Twice this year, President Obama asked federal agencies to review regulations to ensure that they are not interfering with efforts to rebuild the U.S. economy. In January, he signed an executive order directing agencies to use the "least burdensome tools" that take "into account benefits and cost" and "[promote] economic growth … and job creation."
Either the Environmental Protection Agency didn't get the memo or it was lost under the growing stack of regulations the agency is advancing at record speed.
Last week, the EPA said it would soon release updated ozone regulations that are going to kill jobs and impose substantial costs on the U.S. economy—at least $90 billion, by its own estimates, and $1 trillion annually between 2020 and 2030 according to industry estimates.
"Good" ozone in the upper atmosphere protects us from ultraviolet radiation, but at ground level it can affect human health and is the main constituent of urban smog. This "bad" ozone comes mostly from vehicle exhaust and industrial emissions, but can also come from natural sources.
The EPA has already missed four self-imposed deadlines (most recently last month) to impose new standards. And environmentalists are not happy about this.

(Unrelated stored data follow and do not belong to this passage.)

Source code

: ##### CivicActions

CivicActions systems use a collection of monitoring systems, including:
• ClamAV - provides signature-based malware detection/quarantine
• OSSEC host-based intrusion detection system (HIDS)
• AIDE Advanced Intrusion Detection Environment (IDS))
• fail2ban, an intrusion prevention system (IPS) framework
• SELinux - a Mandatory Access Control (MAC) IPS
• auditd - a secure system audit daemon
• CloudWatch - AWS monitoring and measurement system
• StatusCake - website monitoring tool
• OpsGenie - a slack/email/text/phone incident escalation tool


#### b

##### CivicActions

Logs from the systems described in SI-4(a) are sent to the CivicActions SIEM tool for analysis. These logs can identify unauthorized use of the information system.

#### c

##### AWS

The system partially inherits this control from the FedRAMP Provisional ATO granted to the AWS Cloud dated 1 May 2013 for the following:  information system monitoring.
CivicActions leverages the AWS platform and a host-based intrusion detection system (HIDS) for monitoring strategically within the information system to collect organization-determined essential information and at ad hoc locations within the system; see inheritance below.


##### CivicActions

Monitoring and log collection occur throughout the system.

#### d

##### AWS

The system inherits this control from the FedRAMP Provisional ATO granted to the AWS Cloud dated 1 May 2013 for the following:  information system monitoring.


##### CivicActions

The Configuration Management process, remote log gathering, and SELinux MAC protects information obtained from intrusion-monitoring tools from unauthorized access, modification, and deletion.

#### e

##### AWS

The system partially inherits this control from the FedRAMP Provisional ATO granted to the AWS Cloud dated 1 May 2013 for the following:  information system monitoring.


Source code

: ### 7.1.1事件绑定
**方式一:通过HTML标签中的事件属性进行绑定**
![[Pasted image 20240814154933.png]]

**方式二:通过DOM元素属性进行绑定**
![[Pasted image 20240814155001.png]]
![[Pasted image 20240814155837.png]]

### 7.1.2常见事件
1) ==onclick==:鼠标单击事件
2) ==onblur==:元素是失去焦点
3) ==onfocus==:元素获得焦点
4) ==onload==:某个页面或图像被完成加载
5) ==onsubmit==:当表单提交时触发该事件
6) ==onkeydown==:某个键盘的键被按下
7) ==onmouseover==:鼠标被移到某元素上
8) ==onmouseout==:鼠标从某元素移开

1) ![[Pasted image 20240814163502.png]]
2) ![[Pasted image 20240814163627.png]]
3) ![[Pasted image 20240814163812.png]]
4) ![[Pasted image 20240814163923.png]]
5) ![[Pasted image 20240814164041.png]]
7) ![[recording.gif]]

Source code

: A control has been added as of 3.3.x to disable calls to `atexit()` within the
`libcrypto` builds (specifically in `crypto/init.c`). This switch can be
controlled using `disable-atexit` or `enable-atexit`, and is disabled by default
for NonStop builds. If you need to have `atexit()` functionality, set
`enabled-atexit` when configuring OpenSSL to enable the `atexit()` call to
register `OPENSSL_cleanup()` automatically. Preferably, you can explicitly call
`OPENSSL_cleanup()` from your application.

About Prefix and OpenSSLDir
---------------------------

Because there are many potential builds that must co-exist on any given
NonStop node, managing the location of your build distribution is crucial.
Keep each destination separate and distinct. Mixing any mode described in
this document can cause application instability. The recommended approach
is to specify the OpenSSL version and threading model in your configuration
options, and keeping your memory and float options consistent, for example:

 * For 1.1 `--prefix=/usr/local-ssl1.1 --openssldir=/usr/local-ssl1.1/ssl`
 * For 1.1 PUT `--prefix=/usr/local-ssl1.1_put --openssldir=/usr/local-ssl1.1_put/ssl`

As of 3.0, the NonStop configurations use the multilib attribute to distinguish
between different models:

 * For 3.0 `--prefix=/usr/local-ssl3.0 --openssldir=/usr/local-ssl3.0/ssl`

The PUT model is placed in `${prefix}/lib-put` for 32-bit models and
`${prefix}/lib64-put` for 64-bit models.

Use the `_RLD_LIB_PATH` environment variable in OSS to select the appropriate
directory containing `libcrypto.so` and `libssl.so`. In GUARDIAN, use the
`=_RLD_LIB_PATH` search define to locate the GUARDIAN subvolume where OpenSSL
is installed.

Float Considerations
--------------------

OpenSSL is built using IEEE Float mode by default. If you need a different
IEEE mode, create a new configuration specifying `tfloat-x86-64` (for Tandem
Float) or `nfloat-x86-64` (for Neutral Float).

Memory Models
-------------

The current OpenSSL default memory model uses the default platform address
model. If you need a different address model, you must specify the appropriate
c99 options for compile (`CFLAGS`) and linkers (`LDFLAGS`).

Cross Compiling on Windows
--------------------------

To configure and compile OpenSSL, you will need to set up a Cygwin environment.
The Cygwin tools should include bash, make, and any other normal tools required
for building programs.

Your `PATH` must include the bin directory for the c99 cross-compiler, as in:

Earthjustice and other environmental groups have demanded that the EPA immediately release their rule, stating that the agency "has run out of excuses for any more stalling on this decision."
But this is hubris. EPA is under no obligation to develop new regulations at this time. The Clean Air Act—the legal basis for most federal air quality regulations—requires the EPA to review national air quality standards every five years. If they find that current thresholds are detrimental to health, the EPA can go through the process of setting a new, scientifically-backed standard. The last time these standards were reviewed was three years ago. Legally, EPA is not obliged to initiate a review for another two years.
So, why is it doing so now? Is smog on the rise? Nope. According to the EPA, ozone levels have been falling year after year. Since 1980, ozone emissions have fallen by nearly 50 percent.